Sadly, the oven-ready plan for social care was half baked. Nationalising it and sticking an NHS brand on it was one of Dominic Cummings’s dumber ideas. It was aimed at simply “solving”—that is, parking—the problem and getting it off the political agenda. But there is nothing around to replace it, except the cost cap for the middle classes.
Local authority social care—yes, the people who were pressured to accept Covid-infected NHS patients and thereby created a wave of deaths in care homes—is a mess. Putting more money into it is like putting more fuel into a rusty engine. It still won’t work. Local authority care homes are out of date, past their design lives, not up to standard, awkward to run and depressing to live in. We need a new partnership with private sector providers to upgrade them and help manage the service, as Paul Saper and I explained in an Adam Smith Institute paper last year. And the same with local-authority care delivered direct to people’s own homes. Is anybody actually thinking about this? It doesn’t seem so. As usual, ‘more money’ is the answer. More money from taxpayers, to be precise.
The final irony is that older people do not pay national insurance anyway. Older people get pensions, free bus passes, and various other perks and allowances, which younger people actually pay for.
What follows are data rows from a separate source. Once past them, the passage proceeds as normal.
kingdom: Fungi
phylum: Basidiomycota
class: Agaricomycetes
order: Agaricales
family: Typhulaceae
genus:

That’s despite the fact that older people are on average pretty well off compared with those just starting out in work (and paying taxes). The older generation have had it pretty good and the younger generation are taken for mugs. They are less than optimistic about the state taking care of them when they need it. Older people should contribute more towards their generation’s social care instead of loading yet another burden on future generations.
There are solutions to the social care problem. This thoughtless reach into the nation’s pockets is not one of them.